WARSAW, Poland — Climate change represents an “ethical challenge to civilization,” said the Vatican’s lead representative to an international conference discussing the worldwide impact of climate change.
Archbishop Celestino Migliore told attendees at a church-run conference that the Vatican would help “form consciences and ethical perspectives” on climate change in line with Catholic social teaching and encourage “fairness, impartiality and mutual responsibility” when it came to action to address the environmental threat.
The church-run conference met Nov. 18-19, coinciding with the intergovernmental Conference of Parties of the U.N. Framework Convention on Climate Change that also convened in the Polish capital.
The conference, hosted by Caritas Poland and Warsaw’s Cardinal Stefan Wyszynski University, brought together Catholic leaders, politicians, climate scientists and civil society groups, who called on governments to reduce their reliance on coal, oil and other fossil resources.
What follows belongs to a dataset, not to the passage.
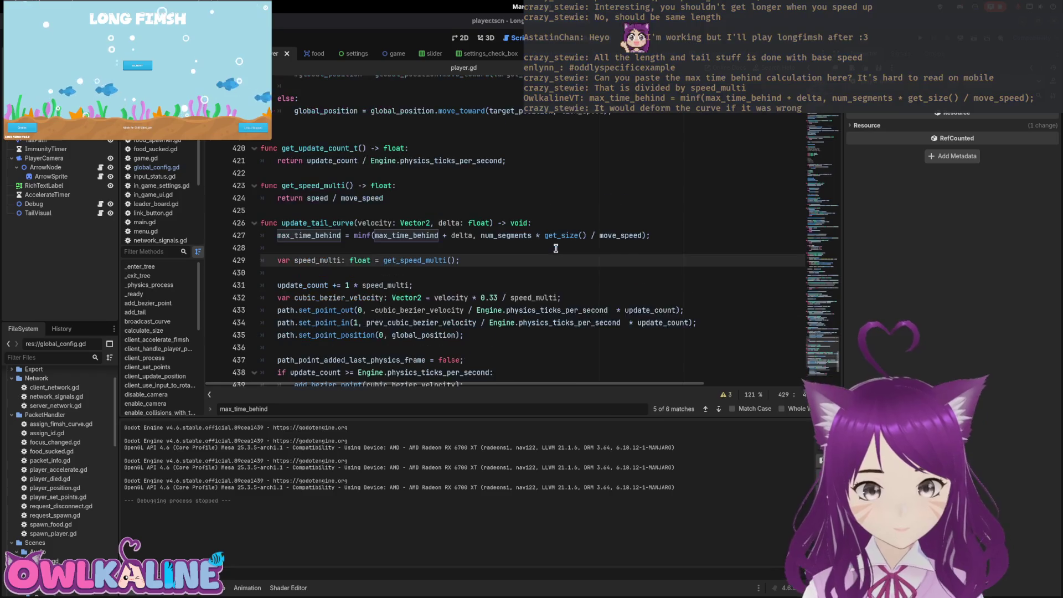
{"action": "left_click", "coordinate": [362, 237]}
The Warsaw Conference of Parties, meeting Nov. 11-22, was called to review progress since the 1997 Kyoto Protocol on reducing greenhouse gas emissions. It was the 19th such gathering to review the Kyoto accord, which was extended in December 2012 in Doha, Qatar, with a new commitment to cut carbon dioxide emissions by 18 percent by 2020.
“The crisis situation humanity currently faces has an economic, consumerist, environmental and social character, but is also fundamentally moral,” Archbishop Migliore told the ecumenical conference, which included representatives of Misereor, the German bishops’ organisation for development; CAFOD, the British bishops’ agency for international development; and the Washington-based Center of Concern.
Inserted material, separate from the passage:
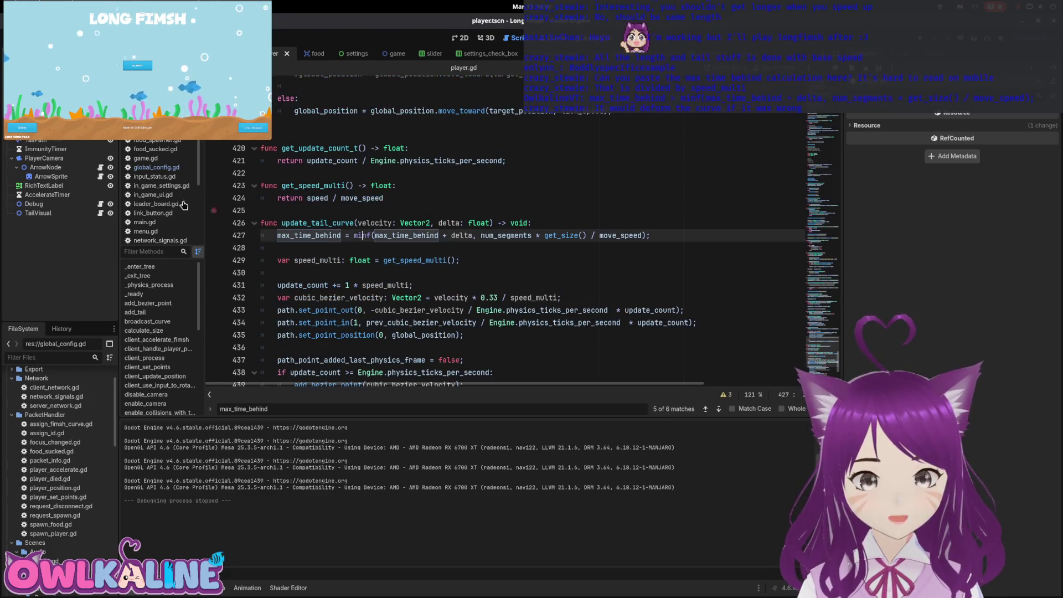
{"action": "left_click", "coordinate": [100, 213]}
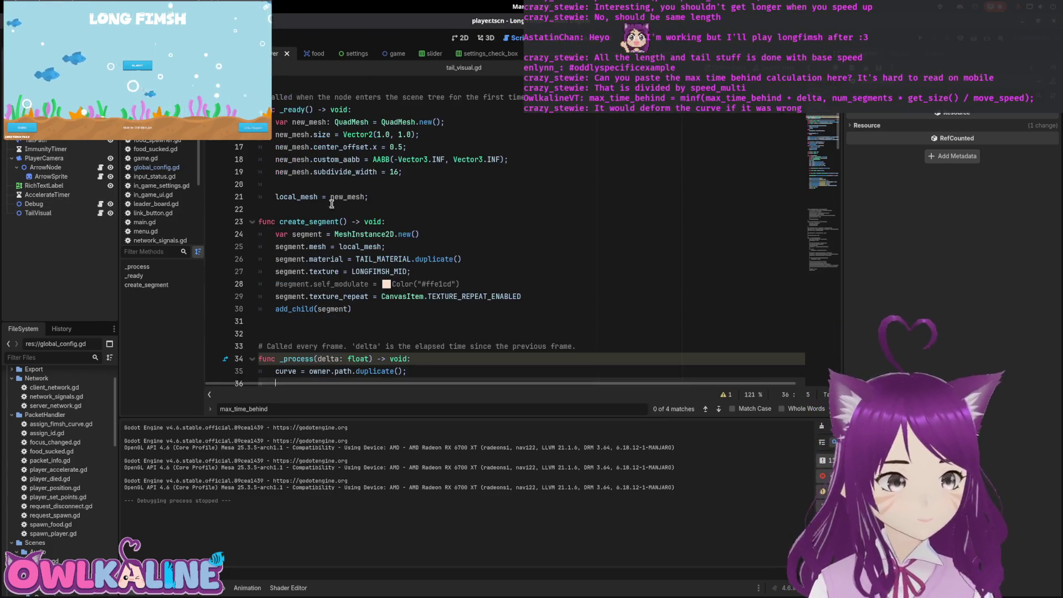
Read through tail_visual.gd's segment code, including the set_point_in and set_point_out lines
{"action": "scroll", "coordinate": [482, 209], "scroll_direction": "down", "scroll_amount": 5}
“If we accept that every person and community has the same right to use the atmosphere, then they also have the same duty to protect them. The scale of emissions must be proportionate to the size of population, emissions per capita and the level of (gross domestic product),” the archbishop said.
At the conference’s conclusion, Catholic aid organizations urged church leaders to help publicize the hardships and sufferings caused by climate change.
“Governments are listening — they’re open to their constituencies and ready to hear a spiritual message about faith and morality,” said Markus Drake, spokesman for CIDSE, a Brussels-based alliance of 17 Catholic aid groups. “All faith-based organizations should be stepping in to provide this message and give stronger arguments to those ready to act, as well as connections with people around the world who are personally witnessing the effects of global warming.”
Drake told Catholic News Service Nov. 20 that he hoped Catholics “still unconvinced about climate change” would be persuaded by recent findings, including a September assessment report by the Intergovernmental Panel on Climate Change that human activity was its “dominant cause.”
He added that many Catholic parishes worldwide were taking initiatives to help those affected and said he hoped aid agency warnings would now also be “picked up by church structures and institutions.”
Jean-Pascal van Ypersele, vice chairman of the IPCC, said the panel’s evidence had been accepted by all governments and 97 percent of world scientists, adding that “clear evidence” suggested Super Typhoon Haiyan, which wrecked the central Philippines Nov. 8, was linked to climate change. Van Ypersele is professor of climatology and environmental sciences at the Catholic University of Louvain and advises bishops in Europe and Asia.
Auxiliary Bishop Theotonius Gomes of Dhaka, Bangladesh, said he believed awareness was growing of the “justice and charity aspects” of climate change, and he urged churches to join “a new type of revolution of increasing spiritual and humanistic awareness.”
“Far from being an abstract, scientific issue, climate change is affecting real people in huge numbers,” said Bishop Gomes.
Connie Hedegaard, European commissioner for climate action, said she believed churches had a role to play in recalling the “forgotten spiritual dimension” underlying economic development and applying pressure “without waiting for political decisions.”
With participation by more than 190 governments, COP was seeking to lay the groundwork for a new deal on global emissions in 2015, while pressing developed countries to deliver on $100 billion already pledged annually under a Green Climate Fund to help developing countries adapt to climate change.
Among submissions to the summit, the World Health Organization estimated that climate change was already causing an additional 140,000 deaths annually. The World Bank said Nov. 18 the costs of “more extreme weather related to a warming planet” were set to grow, with developing countries “bearing the brunt” from floods, storms and droughts.
The report said annual economic losses had risen from $50 billion in the 1980s to almost $200 billion in the last decade, while the world had lost 2.5 million people because of climate-related natural disasters.
Drake told CNS that CIDSE members would bring a “southern voice” from Asia, Africa and Latin America to meetings with government and parliamentary delegations at COP. The organization planned to carry an “honest, clear message from people affected by climate change” to a Nov. 21 side event with the World Council of Churches, which said in an early November statement that faith communities had “reached consensus in addressing the climate change crisis.”